Problem requirements ▸ Each entry that follows is to be retyped exactly. Pictures do not belong in the copy.

Dataset content ▸
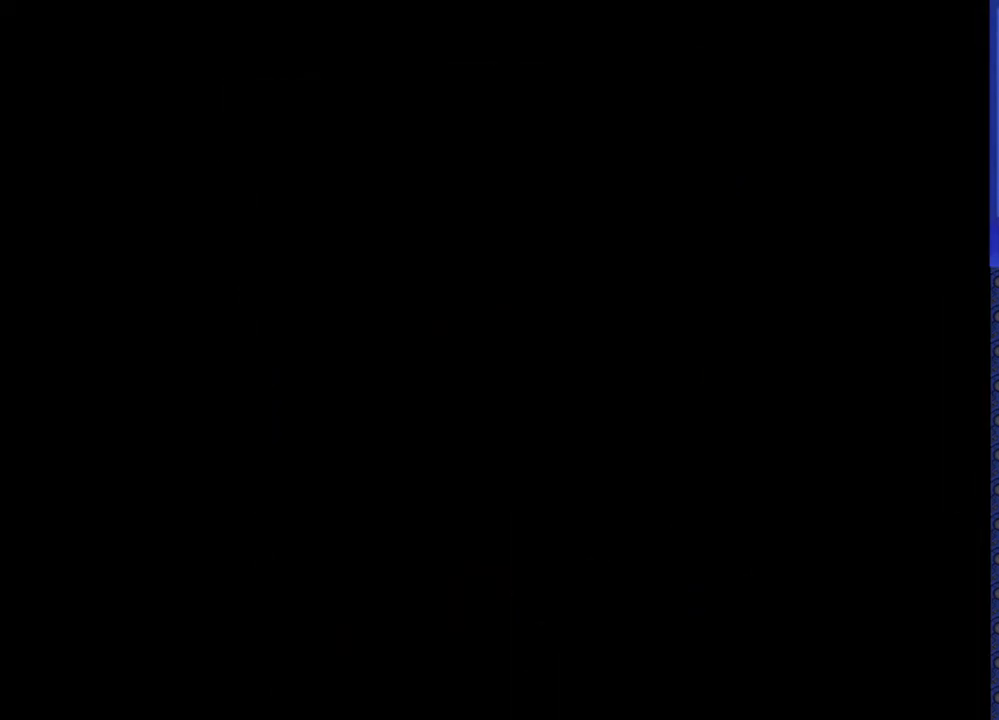
{"buttons": [], "events": []}
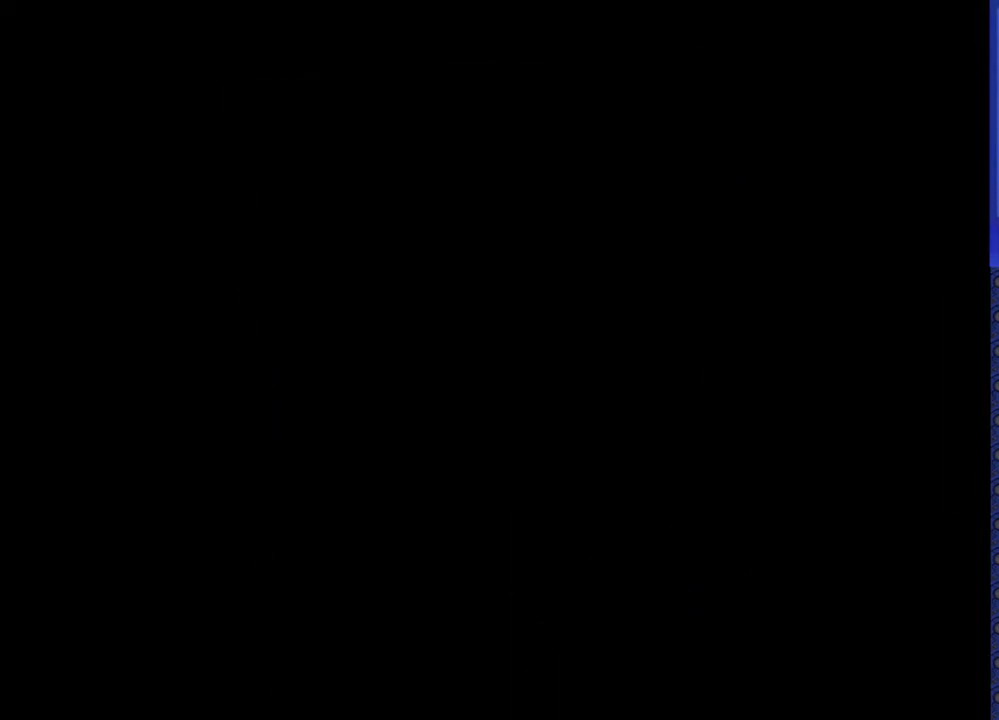
{"buttons": [], "events": []}
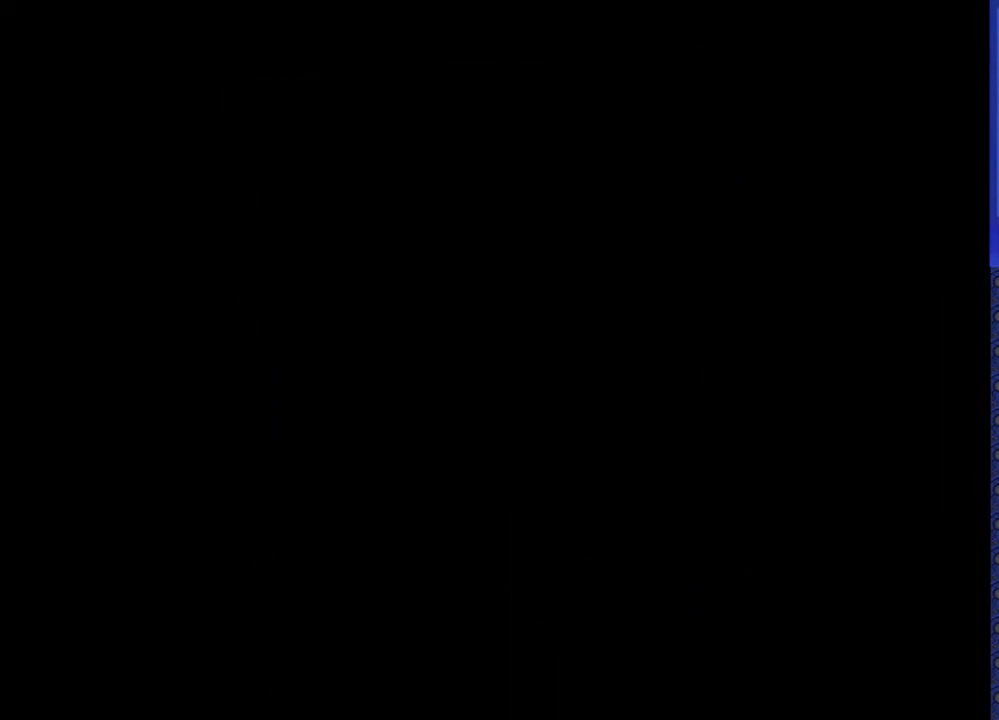
{"buttons": [], "events": []}
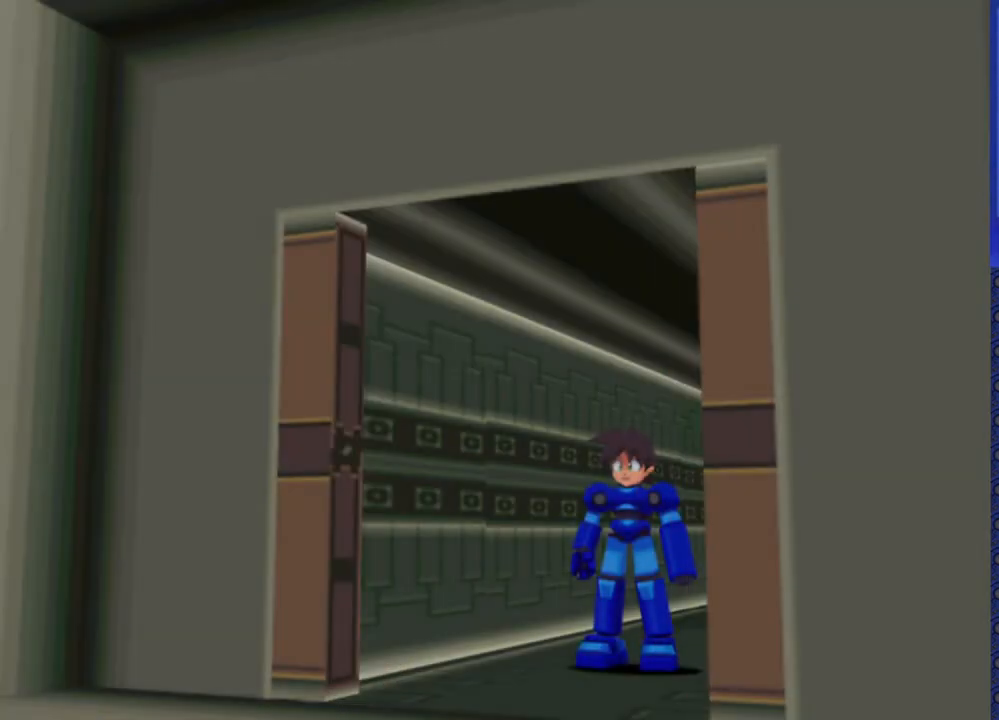
{"buttons": [], "events": []}
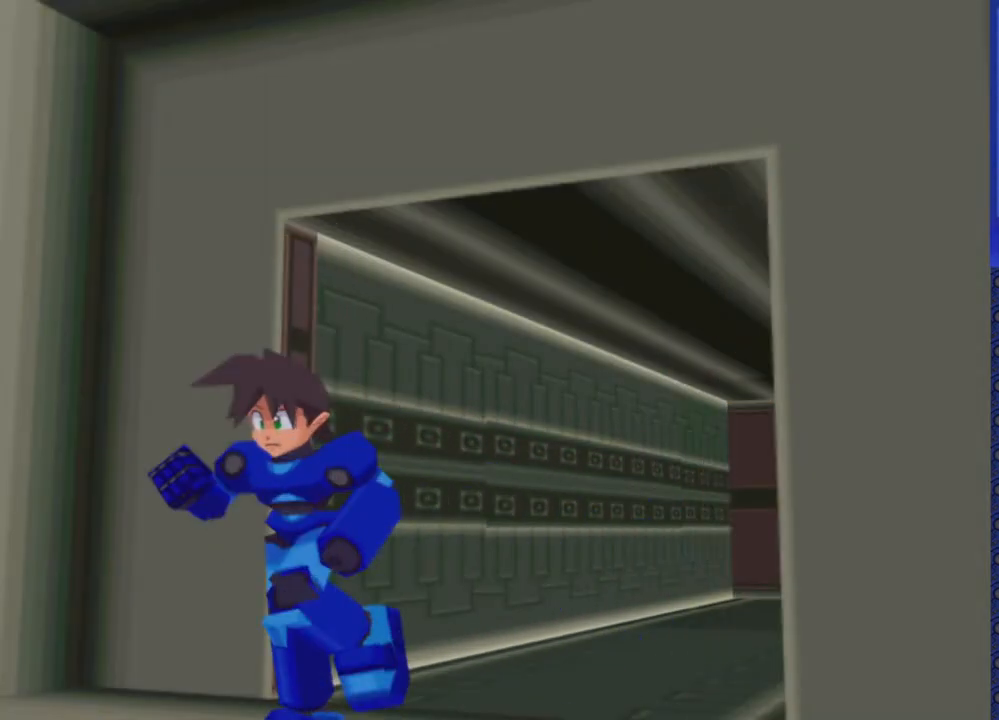
{"buttons": [], "events": []}
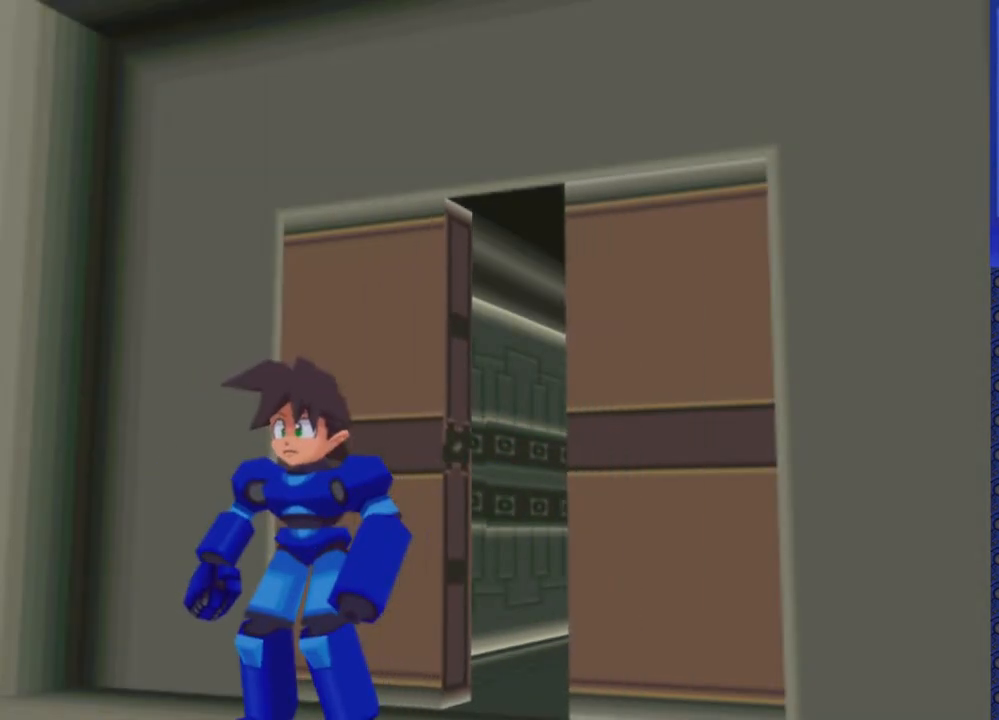
{"buttons": [], "events": []}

Answer space ▸
{"buttons": [], "events": []}
{"buttons": [], "events": []}
{"buttons": [], "events": []}
{"buttons": [], "events": []}
{"buttons": [], "events": []}
{"buttons": [], "events": []}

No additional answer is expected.